Prof: ANWR oil "too small to notice"

Writing in today's San Jose Mercury News, UC Berkeley professor Severin Borenstein says the volume of oil estimated in the Arctic National Wildlife Refuge might reduce U.S. gas prices at the pump by 4 cents, "but will almost certainly do no more than that."

"How can it be that producing a million additional U.S. barrels of oil a day can have so little benefit for U.S. consumers?" Borestein asks in his column. "Simple. The oil doesn't belong to U.S. consumers. ... The new supplies become just drops in the worldwide oil bucket."

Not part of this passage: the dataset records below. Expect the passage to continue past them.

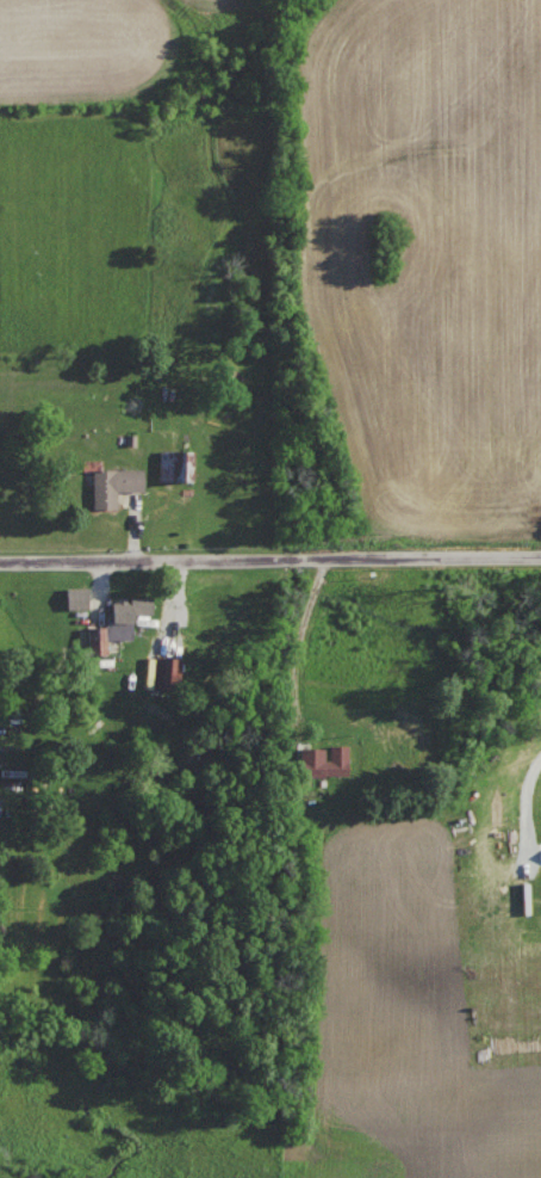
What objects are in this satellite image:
building: (177, 465)
building: (118, 484)
road: (270, 556)
building: (128, 614)
road: (302, 627)
building: (99, 640)
building: (329, 760)
road: (525, 800)

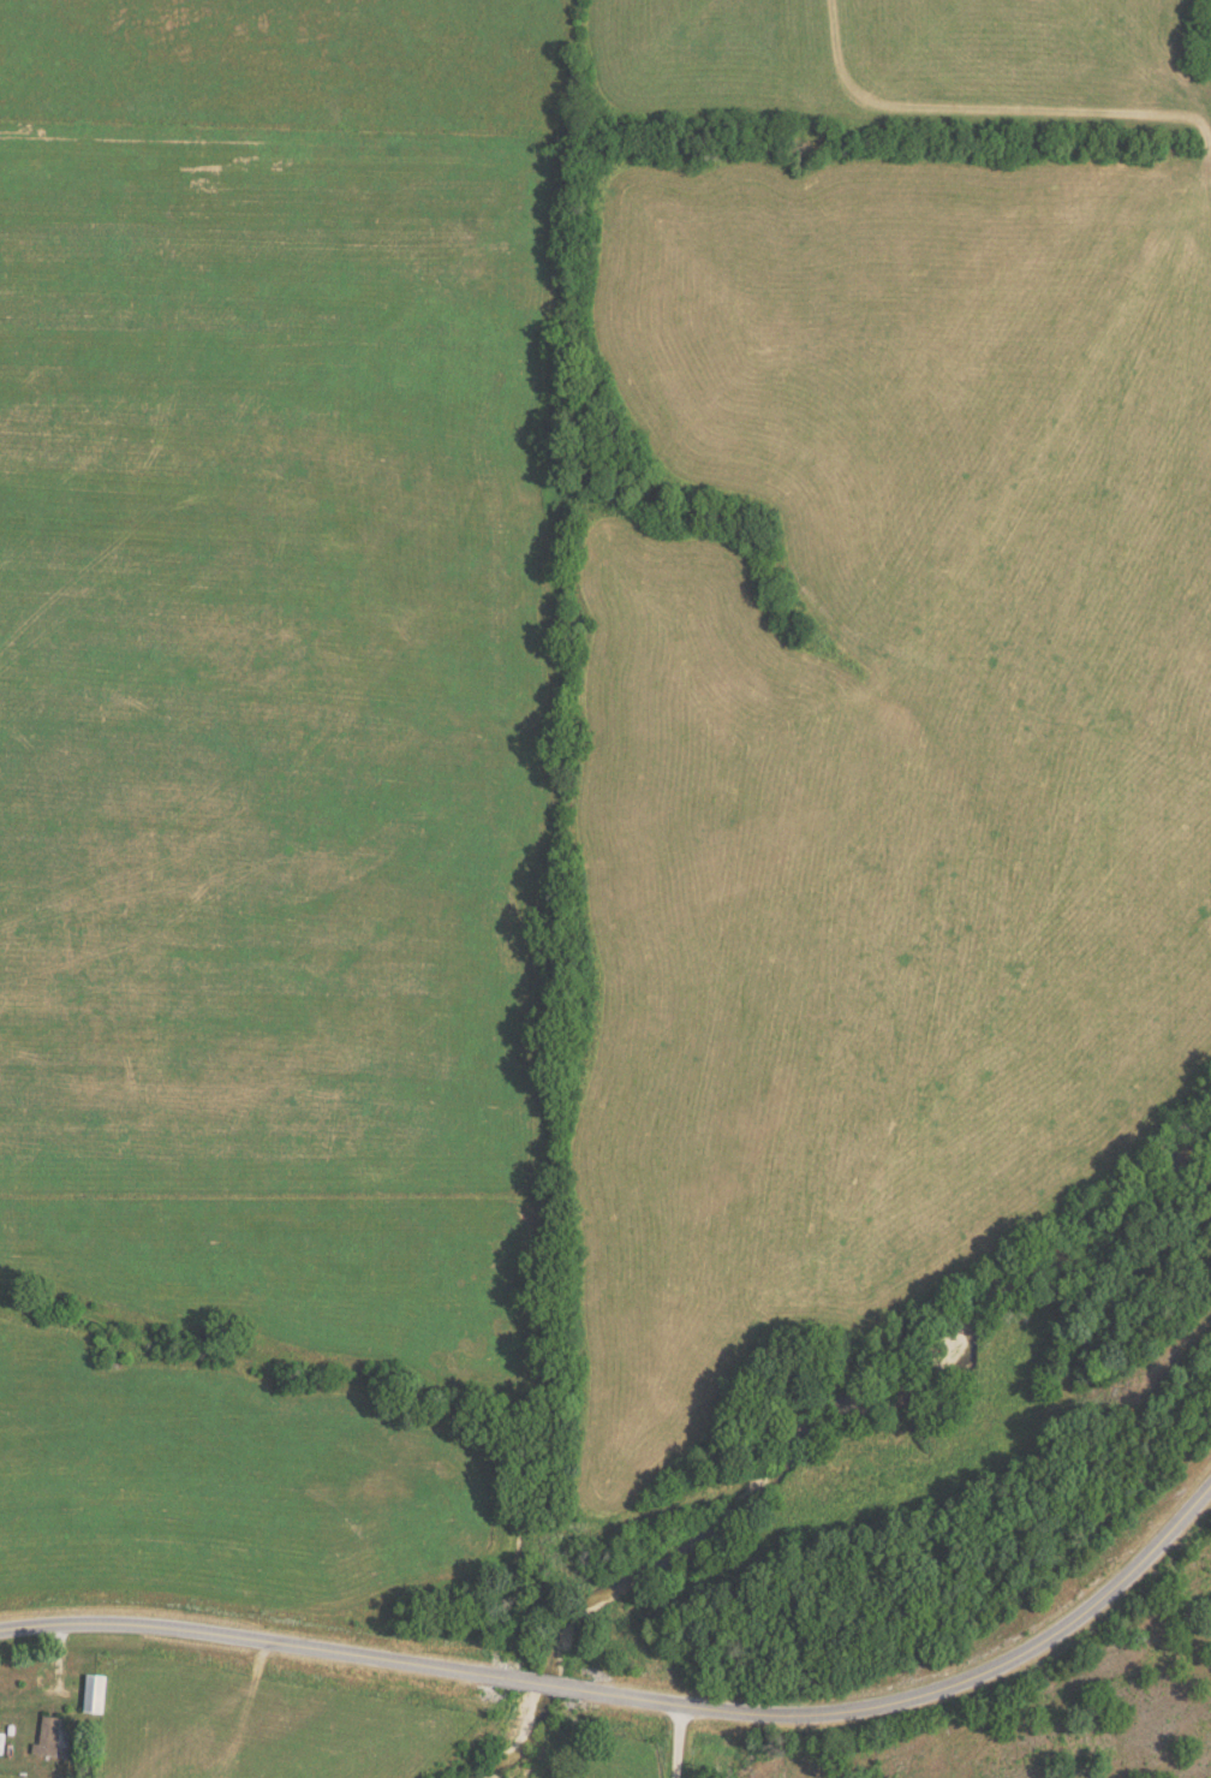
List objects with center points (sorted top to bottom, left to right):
road: (960, 126)
building: (98, 1697)
road: (640, 1700)
building: (52, 1739)
road: (674, 1741)

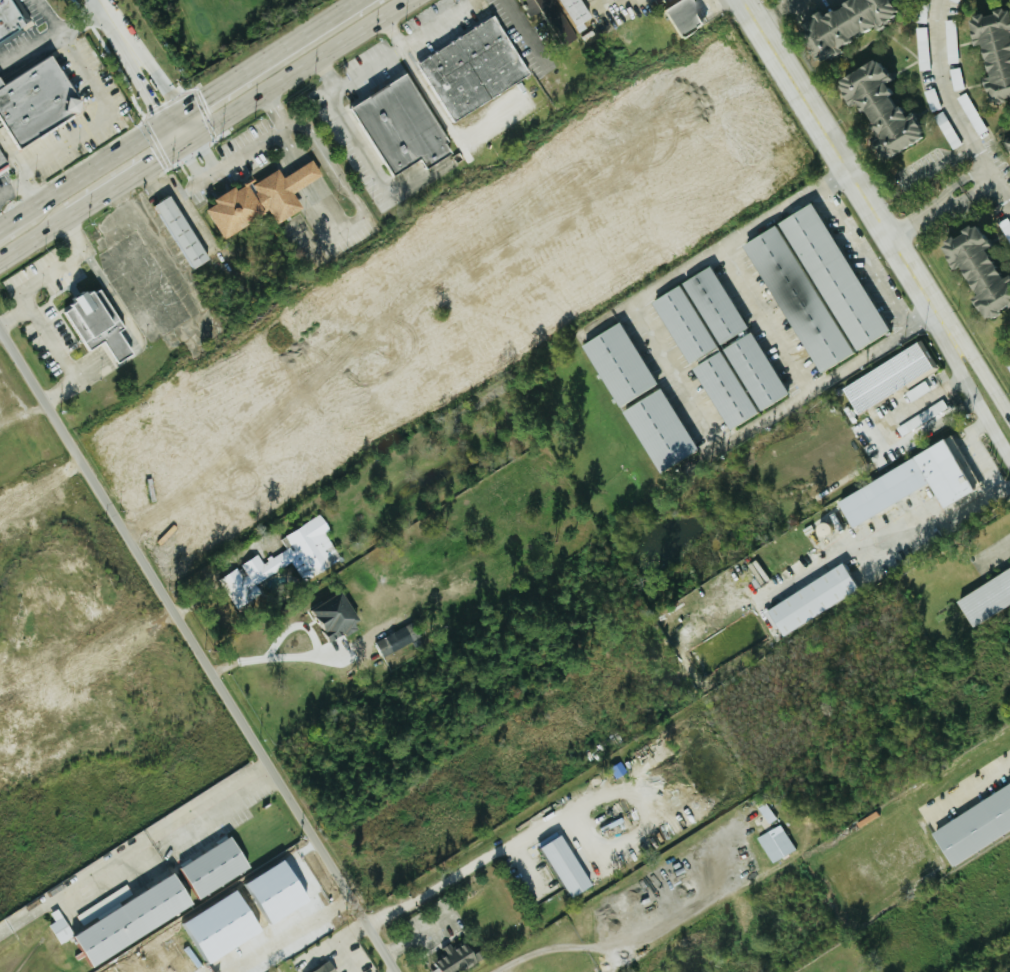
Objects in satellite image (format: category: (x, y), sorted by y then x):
road: (640, 0)
building: (951, 1)
road: (785, 5)
road: (103, 8)
road: (767, 16)
road: (52, 17)
building: (551, 17)
building: (676, 17)
building: (12, 19)
building: (842, 23)
park: (209, 27)
road: (51, 40)
building: (989, 53)
road: (270, 55)
road: (392, 58)
road: (302, 66)
road: (157, 69)
building: (465, 69)
road: (135, 70)
traffic signals: (207, 97)
traffic signals: (154, 101)
building: (37, 103)
road: (961, 106)
road: (447, 107)
building: (872, 110)
road: (108, 118)
building: (394, 127)
road: (174, 132)
traffic signals: (206, 145)
road: (362, 145)
road: (208, 148)
road: (837, 152)
road: (10, 155)
road: (232, 155)
traffic signals: (158, 158)
road: (191, 159)
building: (2, 165)
road: (91, 169)
road: (133, 173)
road: (12, 183)
road: (975, 183)
road: (30, 189)
building: (260, 200)
road: (926, 214)
road: (147, 223)
road: (27, 224)
building: (181, 232)
road: (35, 237)
road: (867, 255)
building: (972, 273)
building: (827, 277)
road: (40, 280)
building: (791, 299)
building: (709, 306)
road: (932, 307)
road: (769, 317)
road: (921, 317)
building: (98, 324)
road: (948, 324)
building: (678, 325)
road: (941, 328)
building: (1009, 342)
road: (58, 352)
road: (667, 362)
building: (613, 365)
building: (884, 378)
road: (987, 379)
building: (734, 381)
road: (925, 398)
road: (979, 402)
building: (655, 431)
road: (974, 450)
building: (902, 486)
road: (932, 509)
road: (995, 549)
building: (284, 561)
building: (983, 597)
building: (806, 600)
building: (338, 616)
building: (398, 639)
road: (205, 645)
road: (298, 659)
road: (967, 787)
building: (972, 824)
road: (167, 825)
road: (13, 830)
building: (776, 843)
building: (566, 866)
building: (218, 867)
road: (451, 878)
building: (280, 890)
building: (105, 904)
road: (31, 912)
building: (134, 921)
road: (295, 925)
building: (223, 928)
building: (62, 930)
road: (418, 933)
road: (340, 940)
road: (618, 941)
building: (454, 959)
building: (327, 968)
road: (397, 970)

Borenstein, a business and public policy professor, is also director of the UC Energy Institute. He goes on to say, in words that stick, that we will never achieve "energy independence" as long as oil is our primary fuel. And the average American consumer's belief that they are entitled to cheap oil is a falacy that has been reinforced by political myth-makers who know it has traction with voters.

Politicians, he says, have knowingly let the nation become more and more dependent on a resource that is increasingly held in fewer hands. They have repeatedly failed to show the courage required to tell Americans the truth, which is that we all must sacrifice to reduce our dependence on a limited resource held by oppressive foreign governments.

"The current powers in Washington are not the first invertebrates to fail that challenge," Borenstein writes. "They are just the most successful in promoting the myth that drilling in Alaska is an alternative strategy for curbing oil prices."

In less than 700 words, Borenstein presents this truth more memorably than any commentator in recent years.